Movie Review: “Spectre”


Max Bickley – General Assignment Reporter

Fast cars, faster women and a shaken, not stirred, vodka martini all combine into a movie with a man many are familiar with: James Bond. The international super-spy makes his way into theaters once again in the latest film, “Spectre” starring Daniel Craig in his last foray as 007. However, the latest iteration of the legendary spy, while being a fantastic Bond, falls a little short of the mark.

“Spectre” is a direct follow-up to the previous Bond movie “Skyfall” and finds Bond in the aftermath of the previous movie. Starting in Mexico City during Dia De Los Muertos, Bond finds himself on the hunt for a man and group with only clues from his late mentor, M. However, with the “00” program being put out of date by advancing technology, Bond must travel the globe in search of these men off the grid.

As a Bond movie, synonymous with tension, cars, beautiful women and incredible action scenes, “Spectre” holds up. “Spectre” has everything that a Bond movie is supposed to, but there is nothing that makes “Spectre” stand out in that regard.

The chase scenes are intense with incredible looking cars, the fight scenes are excellently choreographed and there are almost as many scenes with Bond being suave with women. There was also a series of surprisingly humorous moments throughout the film which did a good job in breaking up the action and tension. But, not much beyond this makes “Spectre” unique.

The soundtrack and musical score are classic; there is nothing more iconic than the opening theme for Bond. What is impressing is that after the classic opening, there were opening credits and a musical montage of sorts with Sam Smith’s “Writing on the Wall,” which actually captured the feel of the movie.

There is only one part in the movie though when there is no music, and it coincides with one of the best fights in the movie. Bond and an unnamed, indestructible assassin get into a brawl on a train and the music stops, the only sound being broken furniture, punches and grunts. This was hands down the most intense fight of the film because all the audience focuses on is the actual combat between the two men.

In regards to camera work, the film excels here. The movie took every perfect advantage for large sweeping landscape shots, and makes use of living environments which Bond works through. One of the first scenes in the movie is Bond walking across rooftops in Mexico City and a parade is going on behind him on a lower street, and this shot alone is just incredible to look at and is only followed by more throughout the film.
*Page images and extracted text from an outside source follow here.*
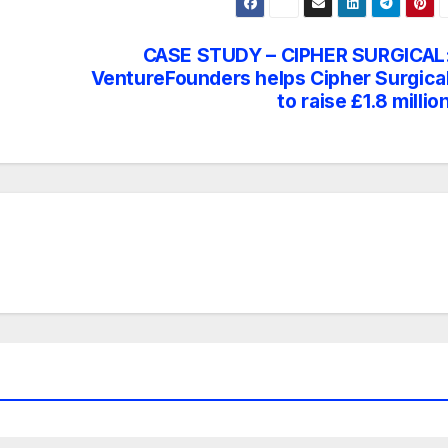
CASE STUDY – CIPHER SURGICAL
VentureFounders helps Cipher Surgica
to raise £1.8 millio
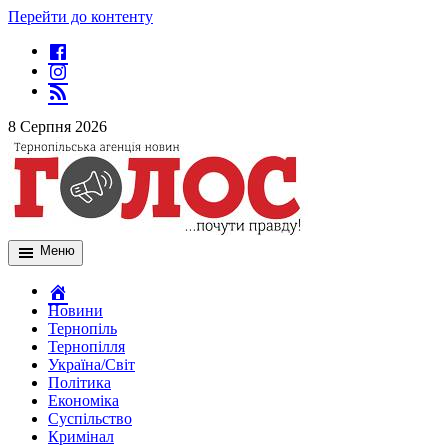
Перейти до контенту
8 Серпня 2026
Меню
Новини
Тернопіль
Тернопілля
Україна/Світ
Політика
Економіка
Суспільство
Кримінал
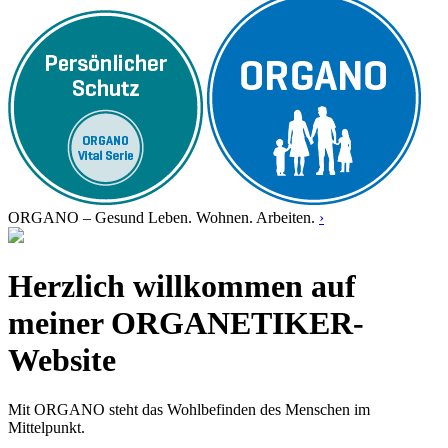
ORGANO – Gesund Leben. Wohnen. Arbeiten.
›
Herzlich willkommen auf
meiner ORGANETIKER-
Website
Mit ORGANO steht das Wohlbefinden des Menschen im
Mittelpunkt.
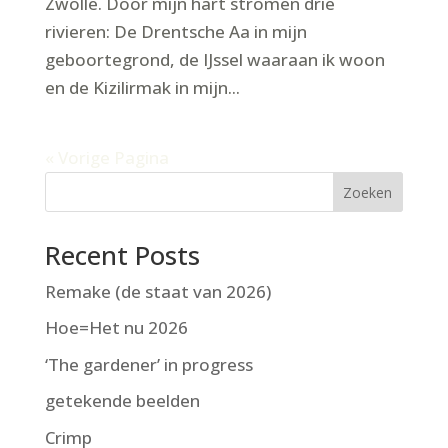
Zwolle. Door mijn hart stromen drie
rivieren: De Drentsche Aa in mijn
geboortegrond, de IJssel waaraan ik woon
en de Kizilirmak in mijn...
« Vorige Pagina
Zoeken
Recent Posts
Remake (de staat van 2026)
Hoe=Het nu 2026
‘The gardener’ in progress
getekende beelden
Crimp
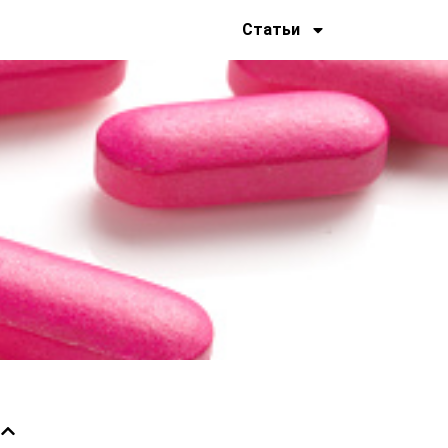
Статьи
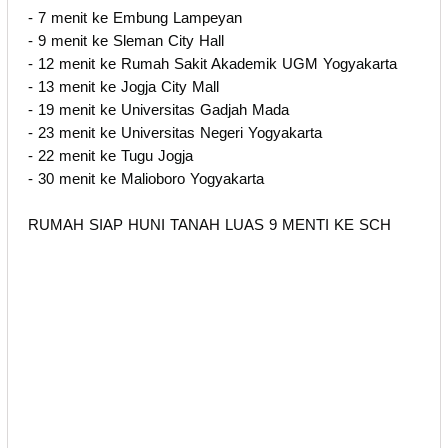
- 7 menit ke Embung Lampeyan
- 9 menit ke Sleman City Hall
- 12 menit ke Rumah Sakit Akademik UGM Yogyakarta
- 13 menit ke Jogja City Mall
- 19 menit ke Universitas Gadjah Mada
- 23 menit ke Universitas Negeri Yogyakarta
- 22 menit ke Tugu Jogja
- 30 menit ke Malioboro Yogyakarta
RUMAH SIAP HUNI TANAH LUAS 9 MENTI KE SCH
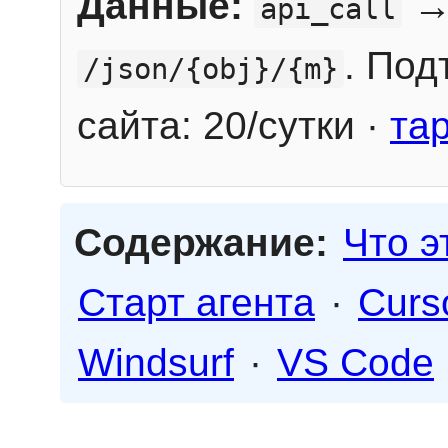
Данные:
→
api_call
. Под
/json/{obj}/{m}
сайта: 20/сутки ·
та
Содержание:
Что э
Старт агента
·
Curs
Windsurf
·
VS Code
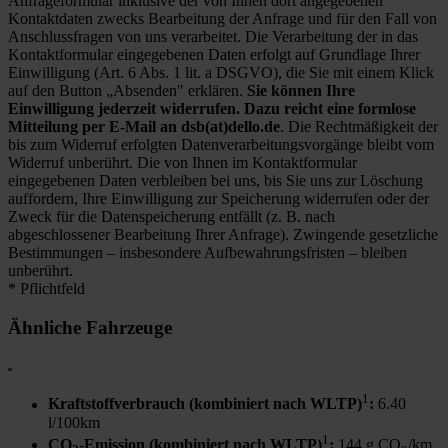
Anfrageformular inklusive der von Ihnen dort angegebenen
Kontaktdaten zwecks Bearbeitung der Anfrage und für den Fall von
Anschlussfragen von uns verarbeitet. Die Verarbeitung der in das
Kontaktformular eingegebenen Daten erfolgt auf Grundlage Ihrer
Einwilligung (Art. 6 Abs. 1 lit. a DSGVO), die Sie mit einem Klick
auf den Button „Absenden" erklären.
Sie können Ihre
Einwilligung jederzeit widerrufen. Dazu reicht eine formlose
Mitteilung per E-Mail an dsb(at)dello.de
. Die Rechtmäßigkeit der
bis zum Widerruf erfolgten Datenverarbeitungsvorgänge bleibt vom
Widerruf unberührt. Die von Ihnen im Kontaktformular
eingegebenen Daten verbleiben bei uns, bis Sie uns zur Löschung
auffordern, Ihre Einwilligung zur Speicherung widerrufen oder der
Zweck für die Datenspeicherung entfällt (z. B. nach
abgeschlossener Bearbeitung Ihrer Anfrage). Zwingende gesetzliche
Bestimmungen – insbesondere Aufbewahrungsfristen – bleiben
unberührt.
* Pflichtfeld
Ähnliche Fahrzeuge
1
Kraftstoffverbrauch (kombiniert nach WLTP)
:
6.40
l/100km
1
CO
-Emission (kombiniert nach WLTP)
:
144 g CO
/km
Daniel Craig, the man behind Bond for the past four movies, does a very good job of keeping to “his” Bond. There is a good level of brooding, the typical suave nature of a Bond, but there was also a level of enjoyment to Craig’s performance. This being his last Bond film, Craig did not seem to put the ultimate level of “Bond” into his performance, but what he did was play a role he enjoyed and knew audiences liked and enjoyed as well.

Bond’s lover for the film actually only makes her appearance in the second half of the movie, however, Léa Seydoux plays Dr. Madeleine Swann and adds an interesting flair to the role. Seydoux’s character, while being the love interest for Bond, also is competent in fighting, and is able to hold her own, even saving Bond at one point.

In the end, what “Spectre” does is give audiences a Bond movie. The plot and timings are predictable to a degree, but the action does make up for it in some aspects, but there is nothing too unique or spectacular about it except being a good watch.